JAKARTA, ICONONLINE.ID – Google resmi memperkenalkan Gemini Omni, model kecerdasan buatan (AI) terbaru yang mampu mengubah berbagai jenis input menjadi video. Teknologi tersebut diumumkan dalam ajang tahunan Google I/O 2026 dan menjadi salah satu inovasi paling menarik yang diperkenalkan perusahaan teknologi asal Amerika Serikat itu.
Model pertama yang diluncurkan adalah Gemini Omni Flash.
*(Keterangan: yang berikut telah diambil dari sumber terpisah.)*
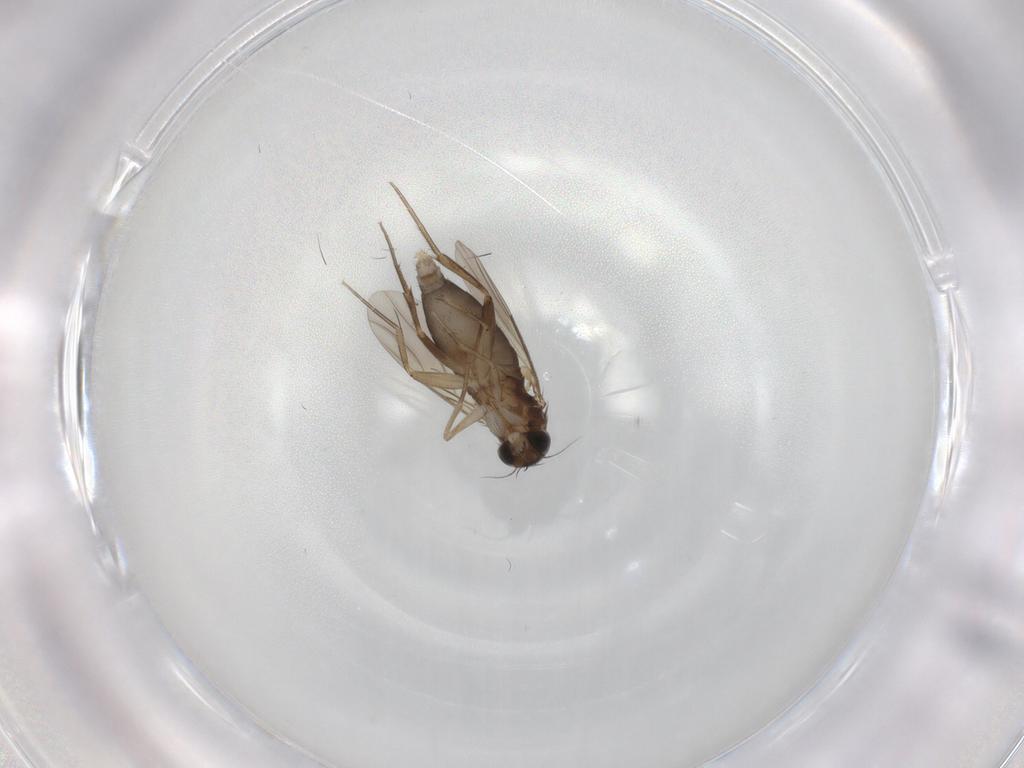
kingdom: Animalia
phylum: Arthropoda
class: Insecta
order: Diptera
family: Phoridae
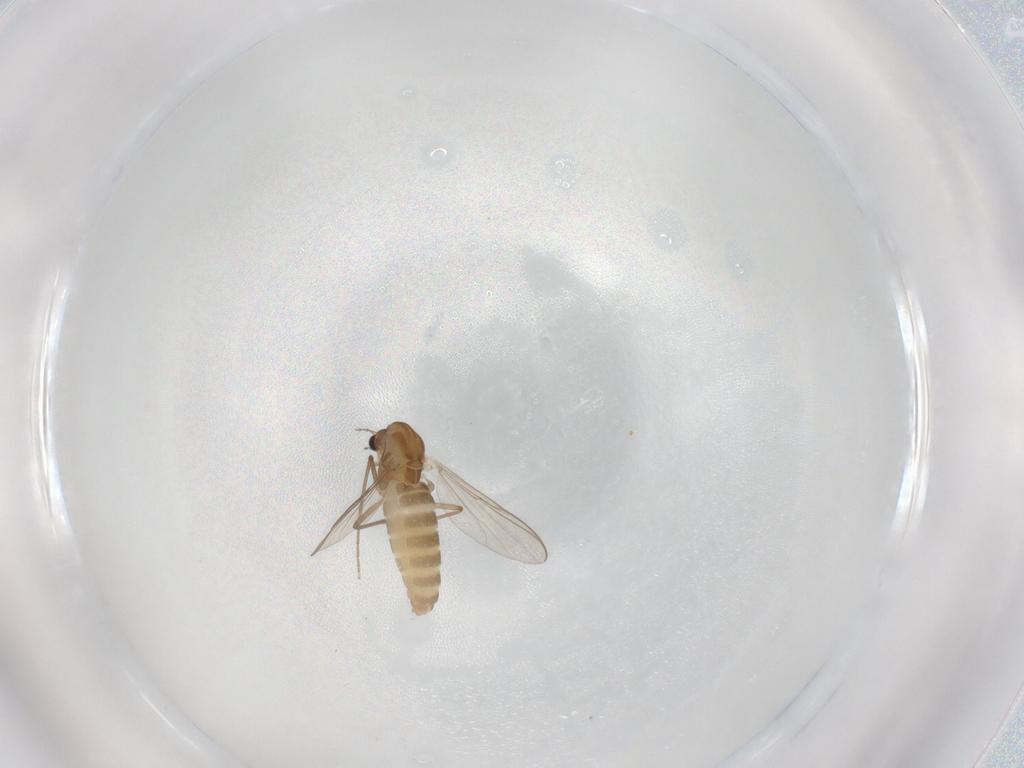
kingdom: Animalia
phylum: Arthropoda
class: Insecta
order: Diptera
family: Chironomidae
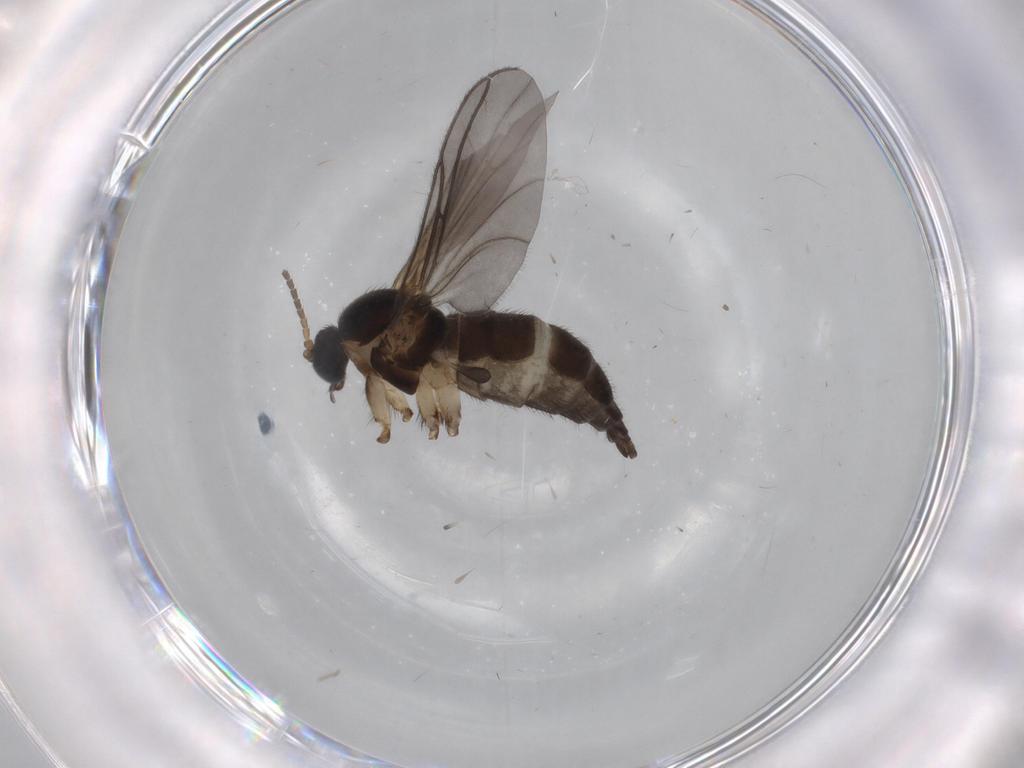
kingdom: Animalia
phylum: Arthropoda
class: Insecta
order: Diptera
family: Sciaridae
Fitur ini mulai tersedia bagi pengguna aplikasi Gemini, platform kreatif Flow, serta layanan YouTube Shorts untuk menghasilkan maupun mengedit video berbasis AI.
Mampu Proses Teks, Gambar, Audio hingga Video
Google menyebut Gemini Omni sebagai pengembangan lanjutan dari teknologi Nano Banana dan generator video Veo yang sebelumnya telah diperkenalkan.
Berbeda dari model AI generatif video sebelumnya yang hanya mengandalkan teks atau gambar sebagai masukan, Gemini Omni mampu memproses kombinasi teks, audio, gambar, hingga video secara bersamaan.
Melalui teknologi tersebut, pengguna dapat mengunggah sebuah video lalu memberikan instruksi sederhana untuk mengubah berbagai elemen di dalamnya.
Mulai dari menambahkan karakter baru, mengganti latar belakang, mengatur sudut pengambilan gambar, hingga mengubah gaya visual dapat dilakukan hanya melalui perintah percakapan berbasis AI.
Diklaim Lebih Memahami Hukum Fisika
Salah satu keunggulan yang diklaim Google adalah kemampuan Gemini Omni dalam memahami prinsip-prinsip fisika secara lebih baik dibandingkan model generasi sebelumnya.